# The Barometer Inkstand Pat Nov 16, 61'



## Topusmc (Dec 10, 2013)

Picked this one up at the local Goodwill last sat.  Have not seen one of these before, only one I can find an the Auction Catalogs is from 1990.


----------



## epackage (Dec 10, 2013)

Very strange, I just saw someone else post somewhere about this same inkstand, very cool, congrats...


----------



## surfaceone (Dec 10, 2013)

Hey James, I wanna see bigger and better photos of that, please, from multiple angles. Looks very cool. There's an ad with a picture on page 111 of the "Advertising Department" near the bottom of the page of this 1862 Toronto Directory: http://static.torontopubliclibrary.ca/da/pdfs/37131055376883d.pdf listed under Cutter & Tower Co., Stationers & Paper Dealers, 89 Devonshire St., Boston. 

​

​"Barometric Ink Stand, patented 1861-67 
by Thomas Hudson, advertised 1878-81, still marketed in 1905. In 1905, it was manufactured by Cutter Tower Co., Boston, MA, which said at the time that the inkstand had been sold continuously since 1861." http://www.earlyofficemuseum.com/Pens.htm​


----------



## Topusmc (Dec 11, 2013)

Posted two additional photos in Best of the Best under "Barometer Inkstand"


----------



## surfaceone (Dec 11, 2013)

Over here, James? https://www.antique-bottles.net/forum/photo.aspx?photoid=264&albumid=25 Don't be stingy with the photos now. [8D] That Inkstand deserves wall to wall coverage, a foldout, and more story, in my opinion. Great find, sir. Did the Goodwill guys have a clue on this?

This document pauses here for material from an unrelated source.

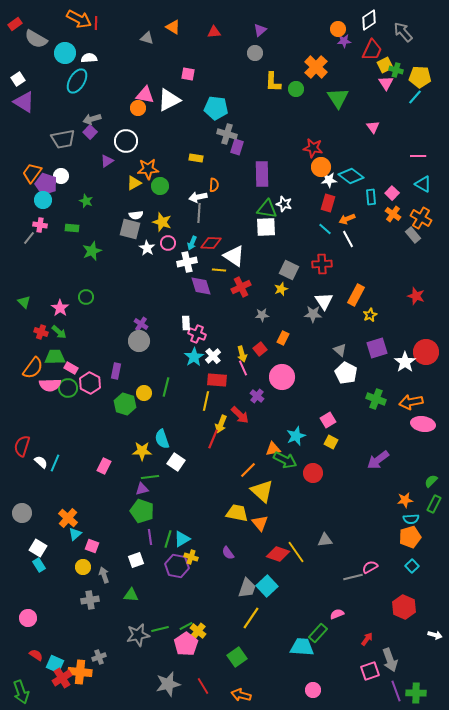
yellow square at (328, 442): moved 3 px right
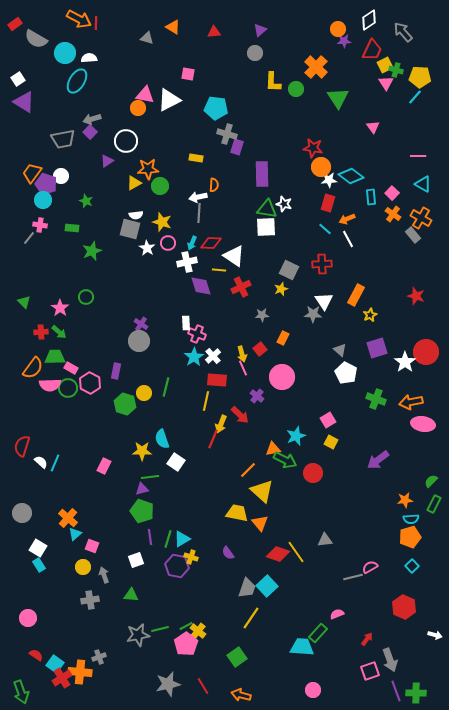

What, may I ask, was the price? http://www.ebay.com/itm/BAROMETER-INKWELL-1860s-Inkstand-Ink-Well-Antique-Vtg-Old-for-Parts-/310663833465 http://www.prices4antiques.com/Inkwell-Barometer-Brass-Pen-Rack-Glass-Reservoir-Patent-1861-5-inch-A073637.html


----------



## Topusmc (Dec 12, 2013)

Paid $63, when I saw it, it stopped me dead in my tracks.  Will post a few more tonight, thats all I had loaded to the computer.


----------